Muhammad Ali mismo estuvo en el set de filmación, y ayudó a Will Smith en la construcción de su personaje. Le demostró cómo noqueó a Sonny Liston despues de enterarse del asesinato de Malcolm X. Cómo le vio los zapatos desde la arena a Joe Frazier. Cómo atacó la cara de Foreman en el primer round de la pelea del siglo, con jabs violentos (“mensajes con castigos” los llamó Mailer). Cómo descubrió, a mitad de pelea, que tenía que cambiar la estrategia porque George Foreman era bueno, quizás más fuerte que él. Cómo descubrió que para ganar tenía que bailar y aguantar, bailar y aguantar, hasta desorientarlo. Y así, con un despliegue elástico del rope-a-dope (cuando un boxeador se atrinchera contra las cuerdas como una heladera Siam), y un desconcertante juego de piernas que le permitía volar (como una mariposa, y picar como una abeja) de una punta a la otra, logró rematar a un cansado Foreman por un K.O. en ocho rounds. Mailer se pregunta en el documental por qué, cuando lo tuvo en el último segundo antes de la caída, no lo remató con la derecha: “No quiso arruinar la estética de ver a un hombre caer” se responde rápidamente Norman con los ojos llenos de lágrimas.
══════
◆ Tarea a realizar ◆
Continúa el fragmento sobre Muhammad Ali y su pelea con George Foreman a partir de su última oración. Los ítems constituyen un material aparte, sin relación con el fragmento.
══════
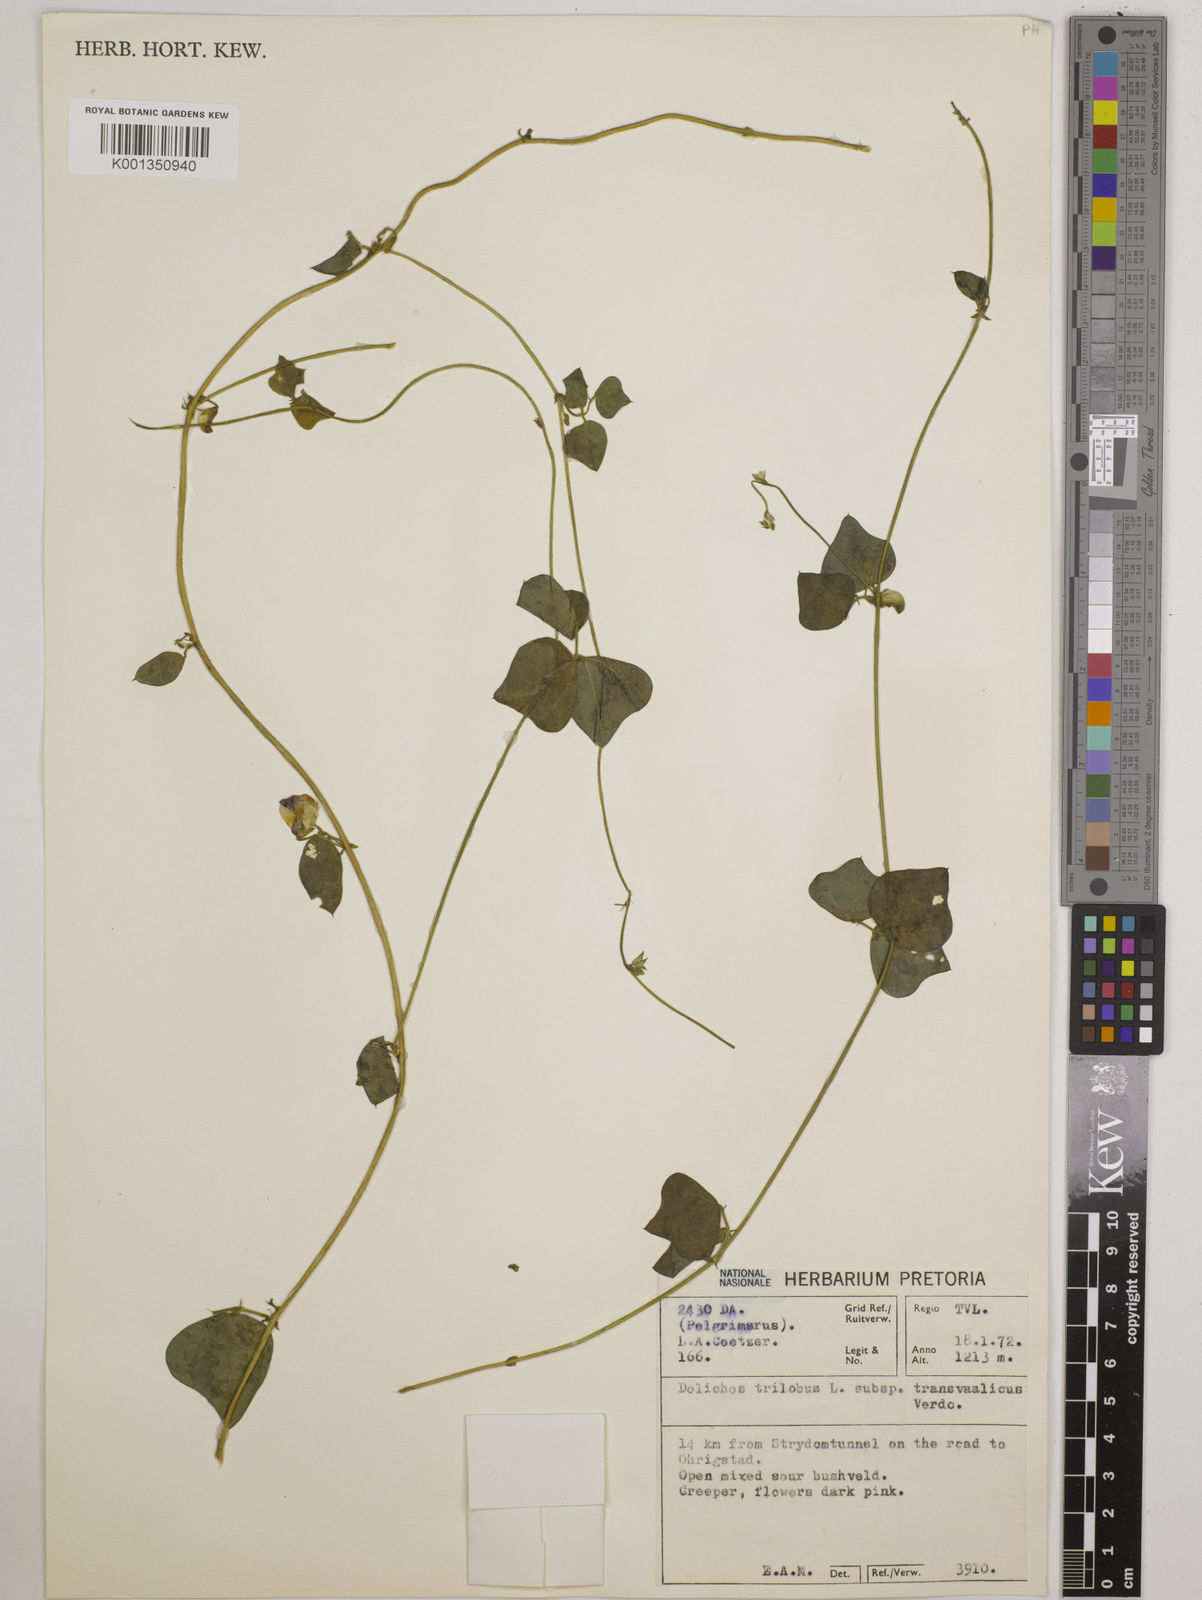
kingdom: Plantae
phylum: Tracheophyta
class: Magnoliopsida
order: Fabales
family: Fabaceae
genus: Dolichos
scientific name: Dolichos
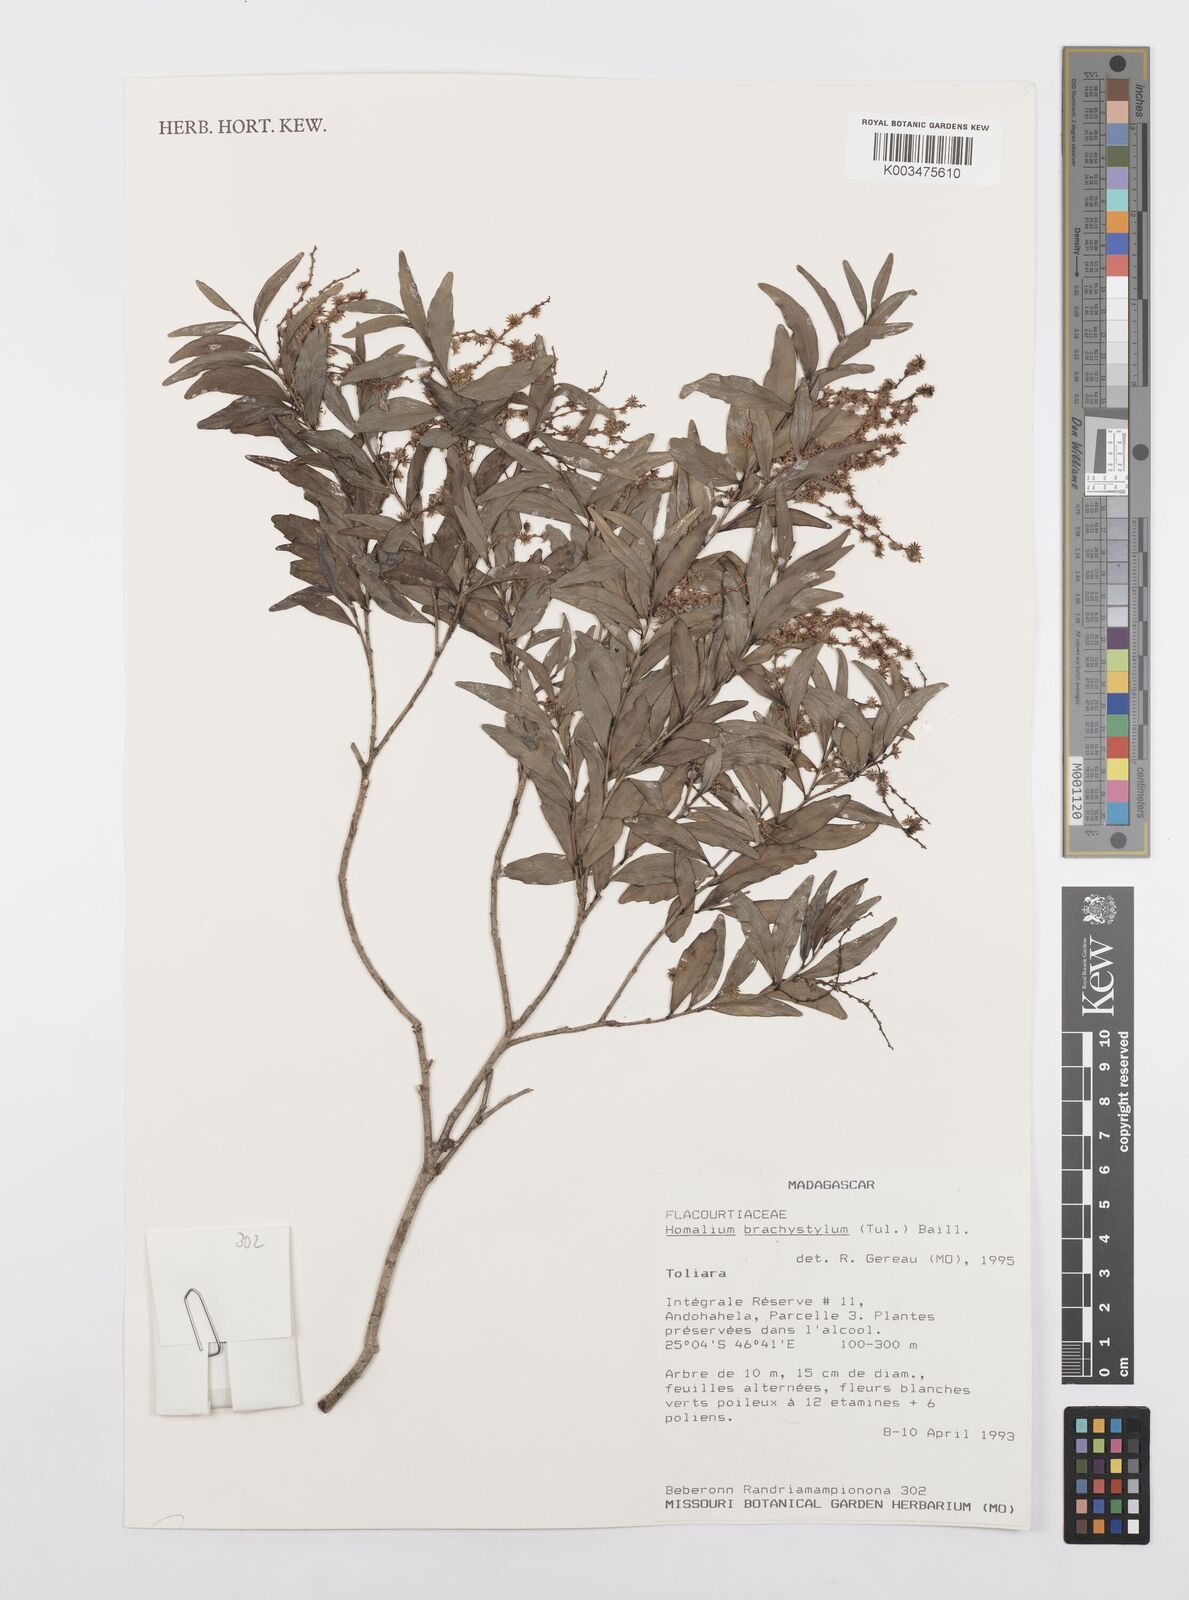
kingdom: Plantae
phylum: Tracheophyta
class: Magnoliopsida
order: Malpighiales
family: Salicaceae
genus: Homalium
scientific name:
══════
◆ Respuesta del ejercicio ◆
Quizás por esa misma estética de la caída Ali preparó durante diez años su propio funeral. Sabía que todo gigante muere cansado. Pero también se sabía querido no solo por los aficionados al deporte sino por todo un pueblo. El encargado de llevar su ataúd en estos días no es otro que el propio Will Smith, el hombre que lo encarnó en la pantalla grande. Muere una estrella. El campeón ha muerto. Y como si se tratara de un viejo mantra africano cuyo sentido excede a su propio significado, y que en aquella noche de Zaire terminó invocando a un diluvio épico y mágico, podemos repetirlo; muere una estrella, Ali Bumaye, muere una estrella, Ali Bumaye.